• [Page excerpt]:

Start of Block

# Blowin' Smoke in 4th and 5th gear!



## s14_drifter (Aug 21, 2006)

Hey Guys! I'm new to the forum and had a question regarding a little problem I'm having with my '95 240sx. Basically for the past 2 weeks when I drive my car on the freeway and I'm in 4th gear and reach about 3,000 RPMs and up my car begins to let out light blue smoke from the exhaust. When I shift to fifth gear it does it when I reach speeds of about 70 MPH. Right before it begins to smoke it makes somewhat a light rattling noise and continues to do so as it smokes. It only smoke in these two gears all the other gears(1-3) don't smoke at all in any RPM range. What can this be? I'm not too mechanically inclined. Thanks for any input and suggestions in advance.


----------



## Dustin (Dec 14, 2003)

hm, only in the top end gears, and 3k+ rpms.. that is odd, i honestly have no idea if it doesn't do it in the lower gears. i'd be inclined to say it's a transmission problem, except it's coming from the exhaust. i'm baffled.


----------



## rogoman (Dec 16, 2004)

From your description, it looks like the motor is burning oil.

You can verify that by first fully warming up the motor. Stand behind the car. Have someone rev the motor to 4,000 RPM and hold at that RPM for about 15 seconds. If you see a lot of blue smoke come out of the tailpipe, the motor is burning excessive oil; Time for new rings. 

As for the rattling at higher RPMs, it may be due to oil starvation or weak valve springs. Make sure the oil level is at the full mark. You might want to check the oil pressure.

You can check the pressure very easily by installing a temporary mechanical oil pressure gauge. You would remove the oil sensor which is located next to the oil filter and install the mechanical oil pressure gauge in it's place; you may need to get an 1/8 BSPT to 1/8 NPT adapter to hook up the gauge.

With the engine fully warmed up, the pressure should be as follows:
idle - at least 11 psi
3000 RPM - 60 to 70 psi


----------

End of Block

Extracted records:
Start of Block

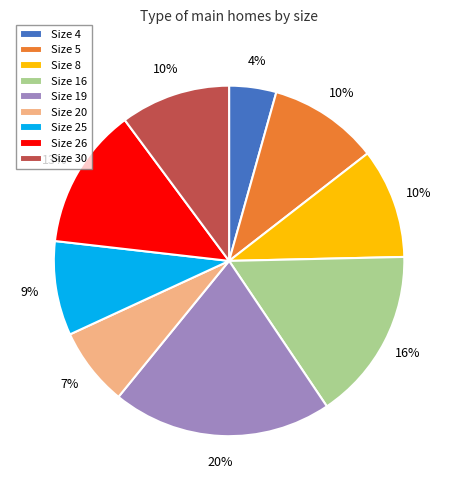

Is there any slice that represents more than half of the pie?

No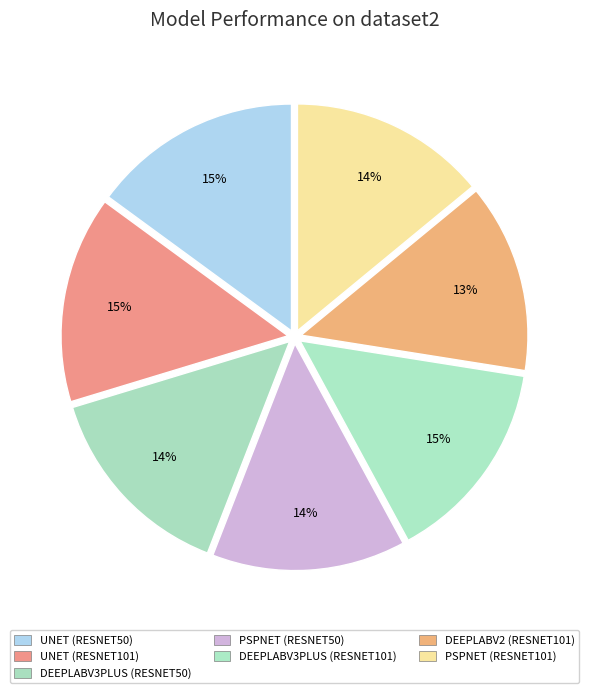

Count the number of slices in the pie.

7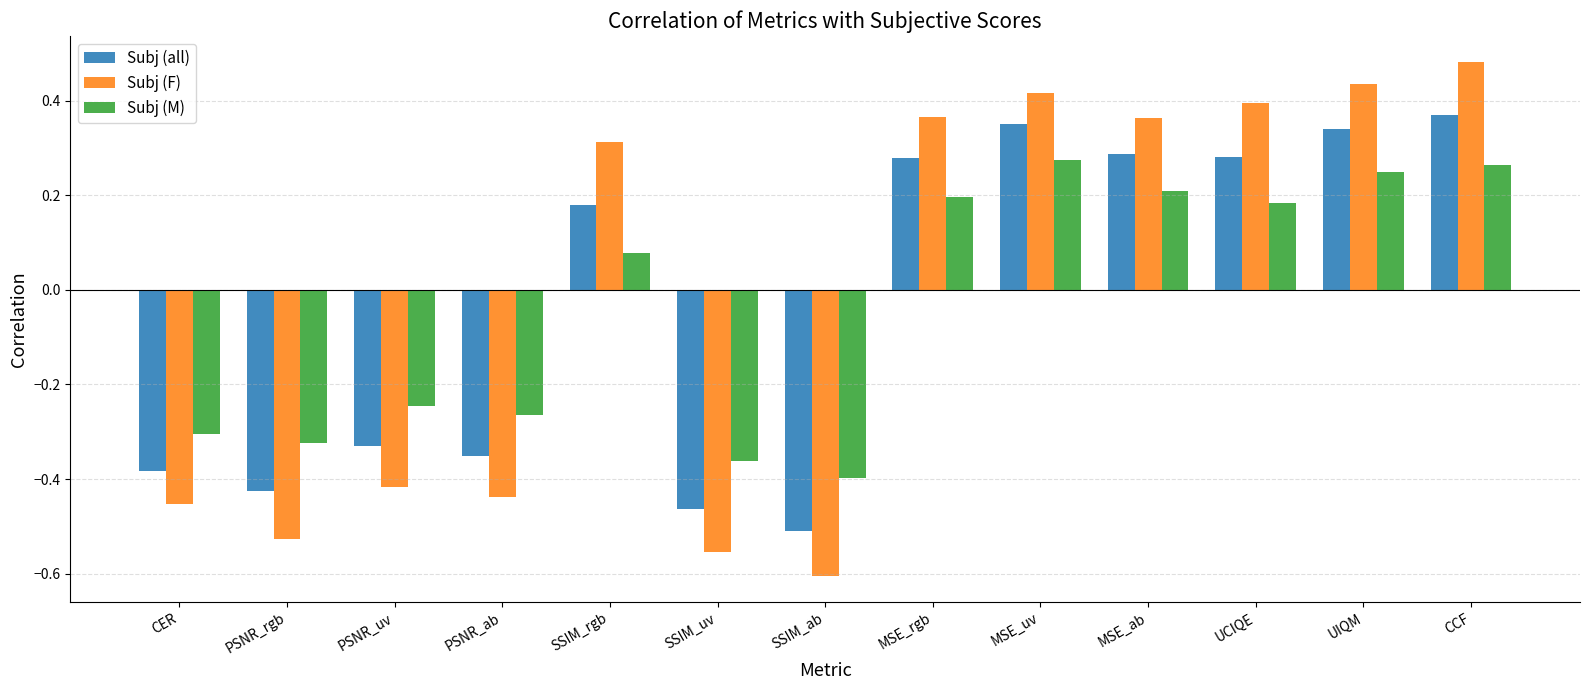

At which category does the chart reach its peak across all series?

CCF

End of Block

• [Exercises to complete]:
[a] In the smoking-exhaust thread, rewrite everything from "## rogoman (Dec" down to "the oil pressure.", swapping "blue smoke" for "white smoke".
[b] According to the smoking-exhaust thread, what might cause the rattling at higher RPMs, and which two checks does the reply suggest for it?

• [Outputs by task]:
[a]
## rogoman (Dec 16, 2004)

From your description, it looks like the motor is burning oil.

You can verify that by first fully warming up the motor. Stand behind the car. Have someone rev the motor to 4,000 RPM and hold at that RPM for about 15 seconds. If you see a lot of white smoke come out of the tailpipe, the motor is burning excessive oil; Time for new rings. 

As for the rattling at higher RPMs, it may be due to oil starvation or weak valve springs. Make sure the oil level is at the full mark. You might want to check the oil pressure.

[b] The rattling may be due to oil starvation or weak valve springs. The reply suggests making sure the oil level is at the full mark and checking the oil pressure.